POR: ING. EDUARDO JIMÉNEZ LAZO

En “La riqueza de las naciones”, su obra más célebre, Adam Smith, considerado el fundador de la economía clásica y del liberalismo económico, recomendaba como la mejor forma de distribuir la riqueza y crear trabajo el propiciar el surgimiento de sociedades empresariales al lado de la gran industria, la cual en procura del bienestar colectivo debería destinar recursos a la compra de bienes y servicios en las mismas contribuyendo así al fortalecimiento de su entorno, en este caso de las empresas de la Región Moquegua.

Recursos que los recuperarían con creces al tener a su alcance a costos competitivos y rapidez, abastecimientos logísticos, servicios especializados y mercancías e insumos de diverso tipo. Y lo que es más grande: ¡Paz Social, gracias a la cual todos seremos prósperos!

Soy un convencido que la minería debe en la gran mayoría de los casos, coexistir con la agricultura, siempre y cuando se respeten a plenitud las normas ambientales; como también que solo en el diálogo y el respeto mutuo se pueden construir espacios democráticos, que permitan crear riqueza y distribuir la misma adecuadamente, creando trabajos dignos y proporcionando salud y educación de calidad.

Los moqueguanos siempre nos hemos distinguido por ser a la vez que un pueblo defensor de sus derechos y riquezas, por un trato respetuoso a la inversión, a la cual tan solo pedimos que apueste por lo nuestro: ¡Por ello esperamos que Anglo American y sus contratistas den prioridad, además de a los trabajadores, a las empresas del lugar, porque tanto los unos como las otras han desarrollado, desarrollan y desarrollarán sus actividades en el ámbito regional, donde se encuentran sus hogares y sus familias!  En cambio, las empresas y la mano de obra foránea, solo estarán en nuestro medio en tanto se construya la mina.

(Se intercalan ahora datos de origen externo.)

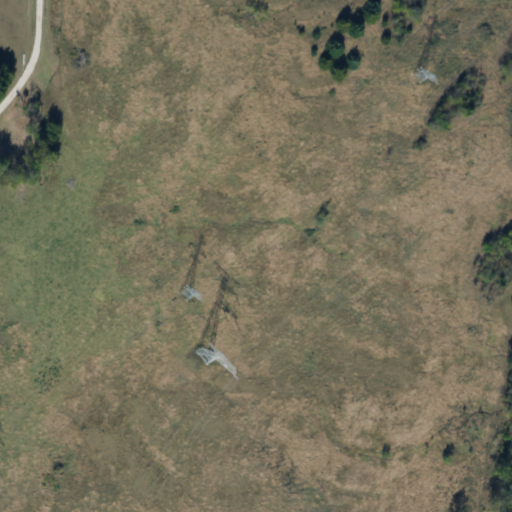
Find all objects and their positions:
road: (24, 51)
power tower: (404, 72)
power tower: (172, 292)
power tower: (197, 355)
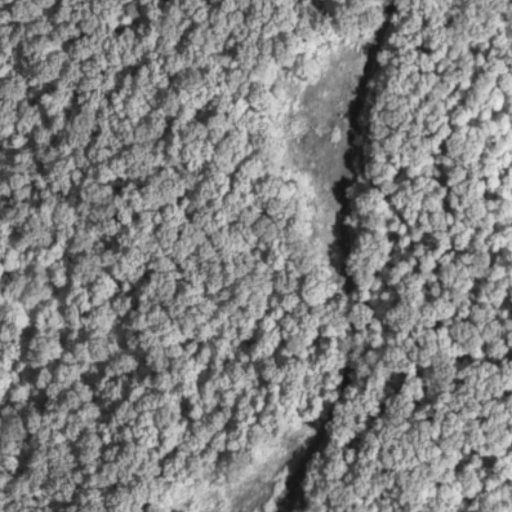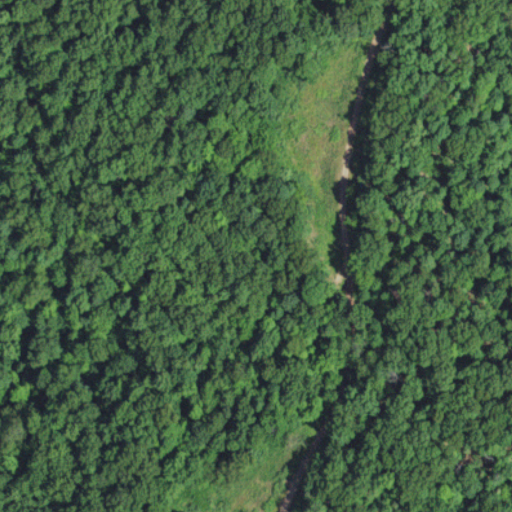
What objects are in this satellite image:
road: (389, 257)
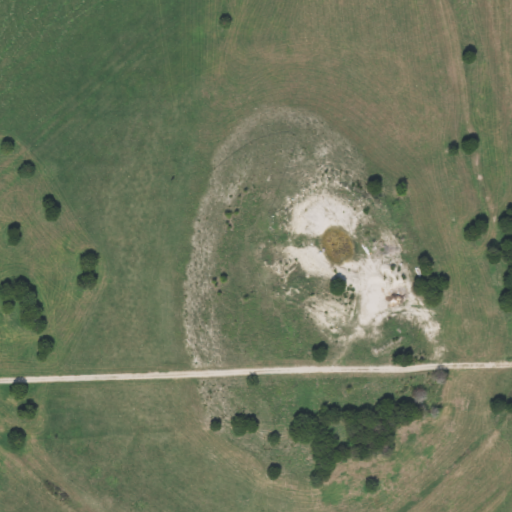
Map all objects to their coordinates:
road: (255, 371)
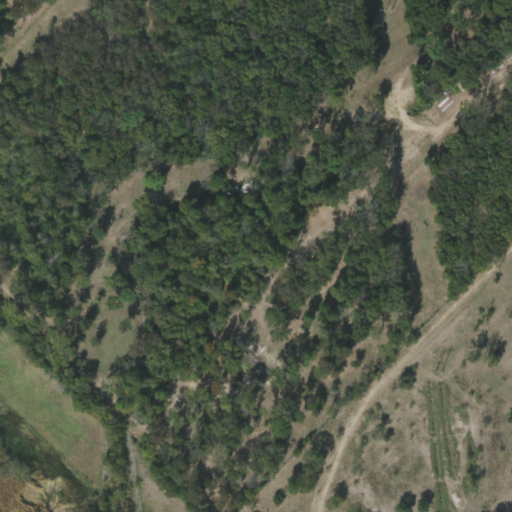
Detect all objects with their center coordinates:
wastewater plant: (64, 447)
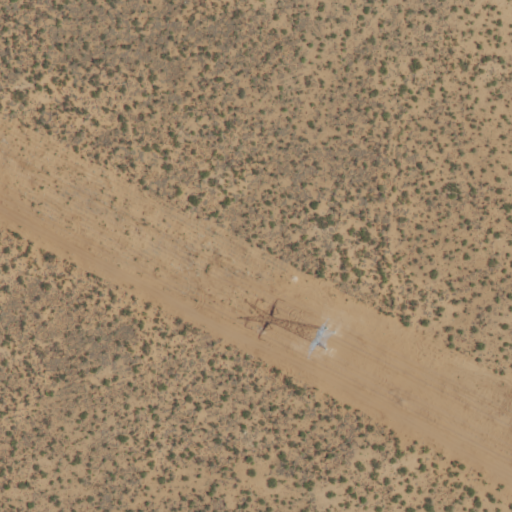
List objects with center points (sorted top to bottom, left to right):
power tower: (326, 339)
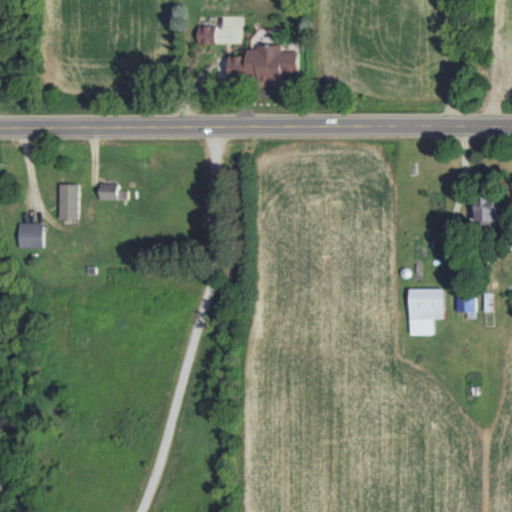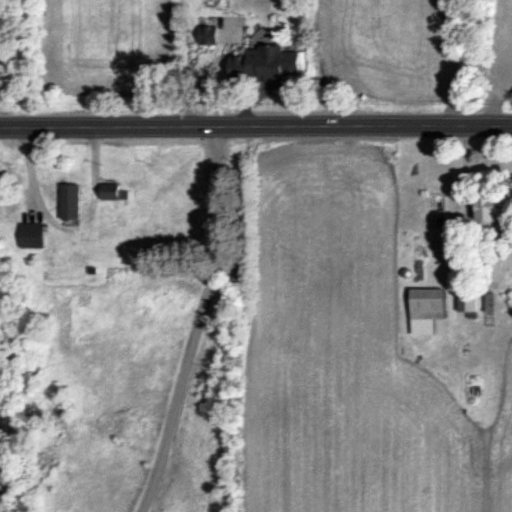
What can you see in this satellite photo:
building: (207, 34)
crop: (248, 38)
crop: (502, 43)
building: (265, 64)
road: (256, 125)
building: (113, 191)
building: (70, 200)
building: (486, 209)
building: (32, 234)
road: (452, 237)
building: (468, 303)
building: (426, 308)
road: (204, 323)
crop: (337, 345)
crop: (504, 426)
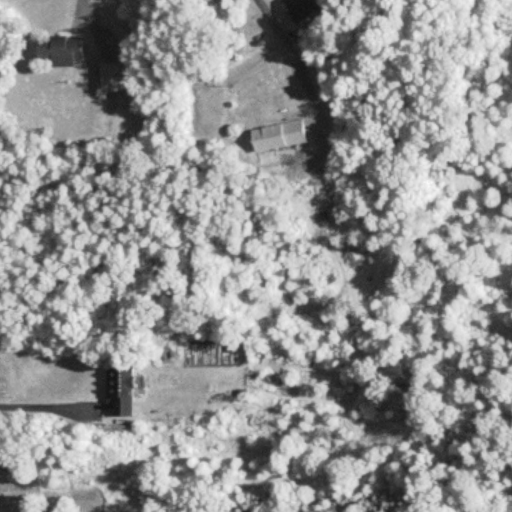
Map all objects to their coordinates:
road: (79, 3)
building: (301, 8)
building: (64, 51)
road: (291, 57)
building: (116, 76)
building: (282, 135)
building: (124, 390)
road: (30, 407)
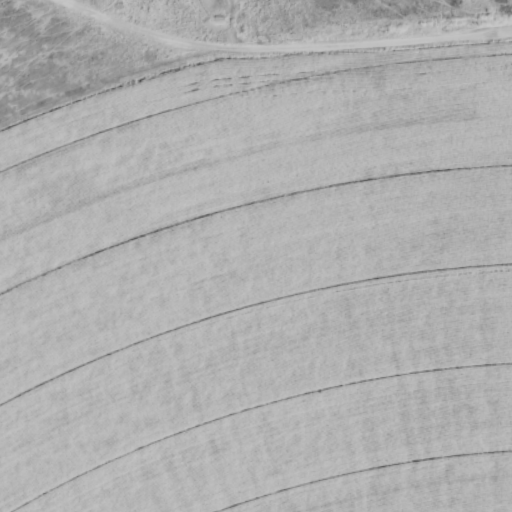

Conocemos que en la actualidad trabajan en la mina cerca de diez mil personas, habiendo Anglo American Quellaveco superado con creces el compromiso establecido en la Mesa de Diálogo: que en lo que respecta a la mano de obra no calificada, un 80% ya son moqueguanos, o con residencia en Moquegua durante los últimos cinco años o casados con moqueguanos, condiciones últimas que se repiten en un 20% de la mano de obra calificada.

Mano de obra, que una vez construida la mina, en una significativa parte sería asumida, por la minera, estando ya especializados, y también por las pequeñas y medianas empresas del departamento, que esperamos que para ese entonces hayan superado la actual situación, en la cual la mayoría de las compras de las empresas contratistas las hacen en la ciudad de Lima, comprando tan solo en la región Moquegua compras de emergencia o pequeñeces.

Tengo plena seguridad que todos los estudiantes, trabajadores, empresarios de la pequeña, mediana y gran empresa de Moquegua, sabremos poner oídos sordos y rechazar los cantos de sirena de resentidos trasnochados y violentos, personajes que tan solo quieren llevar al caos a nuestra región y sabremos marchar unidos cantando con alegría y esperanza aquel vals cuyas estrofas finales vaticinan que “…con paso gigante hacia el porvenir/volverás a ser muy pronto lo que fuiste ayer/Y tu ciudad dormida te levantarás/a impulsos del aliento de prosperidad/Y un nuevo sol radiante te iluminará/Oh perla de los ángeles, Moquegua sin igual”.

¡Y si antaño fuimos prósperos con la vid y el olivo, hoy seámoslo con la minería del cobre!